QUOTED PASSAGE -
BEGIN
The Dog’s Bollocks

Truth is like a dog’s bollocks – pretty obvious if you care to look.

Election relief – Putting the Dick back in Dixie


In the critically acclaimed BBC documentary series Lost Highway: The History of American Country a couple of years back, was some interview footage with Hank Williams III. I’ve never had much time for Hank Williams Junior, but Hank Williams III struck me as the real deal.

Call it hard-twang, punkabilly, cowpunk, alternacountry, slacker swing or honky punk. It’s certainly not your grandfather’s country music nor is it your father’s, either, unless your grandfather happens to be the legendary Hank Williams and your father Hank Williams Jr.

…it is fellow neo-classicist country performers like Hancock, Dale Watson and Big Sandy and the Fly-Rite Boys whom Williams points to as the future of Nashville, even if the country music mainstream has so far shunned them. Hank’s own music returns to the themes of fellow outlaws like Johnny Cash, Willie Nelson, Merle Haggard, Waylon Jennings, David Allen Coe, Johnny Paycheck, Kris Kristofferson, George Jones “all artists who were, at one time or another, snubbed by Music City.

At the time I tried to find some CDs, but they could not be found locally – until Friday. At JB HiFi they were selling his first CD Risin’ Outlaw from 1999 and my new favourite Lovesick, Broke & Driftin’ – for $12 each. Yee ha!
END
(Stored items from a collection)
BEGIN
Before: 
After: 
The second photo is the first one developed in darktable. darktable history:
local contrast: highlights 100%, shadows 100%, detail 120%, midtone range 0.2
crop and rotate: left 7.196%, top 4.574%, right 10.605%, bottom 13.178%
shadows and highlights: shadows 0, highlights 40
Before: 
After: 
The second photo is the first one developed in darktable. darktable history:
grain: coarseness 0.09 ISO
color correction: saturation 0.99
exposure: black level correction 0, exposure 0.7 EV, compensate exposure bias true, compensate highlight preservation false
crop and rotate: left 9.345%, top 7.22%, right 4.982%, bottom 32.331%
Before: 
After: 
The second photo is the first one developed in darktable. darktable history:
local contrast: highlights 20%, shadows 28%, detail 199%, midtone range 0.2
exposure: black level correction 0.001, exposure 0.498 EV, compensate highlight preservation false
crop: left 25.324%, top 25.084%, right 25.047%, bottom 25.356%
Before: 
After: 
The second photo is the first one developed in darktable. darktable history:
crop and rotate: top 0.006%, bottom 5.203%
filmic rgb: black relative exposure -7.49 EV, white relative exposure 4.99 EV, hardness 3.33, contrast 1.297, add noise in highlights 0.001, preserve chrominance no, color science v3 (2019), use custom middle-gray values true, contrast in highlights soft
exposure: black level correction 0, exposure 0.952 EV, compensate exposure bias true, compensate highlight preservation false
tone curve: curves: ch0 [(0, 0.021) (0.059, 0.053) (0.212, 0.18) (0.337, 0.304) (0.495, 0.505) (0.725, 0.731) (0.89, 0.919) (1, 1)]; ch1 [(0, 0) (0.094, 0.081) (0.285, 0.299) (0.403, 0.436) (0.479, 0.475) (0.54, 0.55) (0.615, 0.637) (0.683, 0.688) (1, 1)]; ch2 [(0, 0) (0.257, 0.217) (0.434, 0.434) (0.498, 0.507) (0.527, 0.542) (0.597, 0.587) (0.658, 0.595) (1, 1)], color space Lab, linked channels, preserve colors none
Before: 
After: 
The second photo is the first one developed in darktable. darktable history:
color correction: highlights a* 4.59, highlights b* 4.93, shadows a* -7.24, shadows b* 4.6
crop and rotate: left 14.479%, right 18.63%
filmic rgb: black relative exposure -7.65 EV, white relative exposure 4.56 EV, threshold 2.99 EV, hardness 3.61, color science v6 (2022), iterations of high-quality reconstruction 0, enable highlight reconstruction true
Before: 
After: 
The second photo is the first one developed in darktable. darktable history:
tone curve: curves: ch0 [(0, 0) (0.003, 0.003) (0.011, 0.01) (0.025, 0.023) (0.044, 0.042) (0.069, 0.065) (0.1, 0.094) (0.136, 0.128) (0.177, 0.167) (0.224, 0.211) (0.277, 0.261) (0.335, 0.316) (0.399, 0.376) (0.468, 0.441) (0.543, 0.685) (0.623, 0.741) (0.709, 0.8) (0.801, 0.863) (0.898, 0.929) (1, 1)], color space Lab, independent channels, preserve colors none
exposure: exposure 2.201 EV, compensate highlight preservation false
END
REQUIRED TASKS -
- A) Answer these questions using the Hank Williams III post.
(i) In which BBC documentary series did the interview footage with Hank Williams III appear?
(ii) Which performers does Williams point to as the future of Nashville?
(iii) What was the title of his first CD, and in what year did it come out?
- B) Print everything in the Hank Williams III post from "The Dog’s Bollocks" down to "the real deal.".

ANSWERS IN ORDER -
- A)
(i) Lost Highway: The History of American Country
(ii) Hancock, Dale Watson, and Big Sandy and the Fly-Rite Boys
(iii) Risin' Outlaw, from 1999

- B)
The Dog’s Bollocks

Truth is like a dog’s bollocks – pretty obvious if you care to look.

Election relief – Putting the Dick back in Dixie


In the critically acclaimed BBC documentary series Lost Highway: The History of American Country a couple of years back, was some interview footage with Hank Williams III. I’ve never had much time for Hank Williams Junior, but Hank Williams III struck me as the real deal.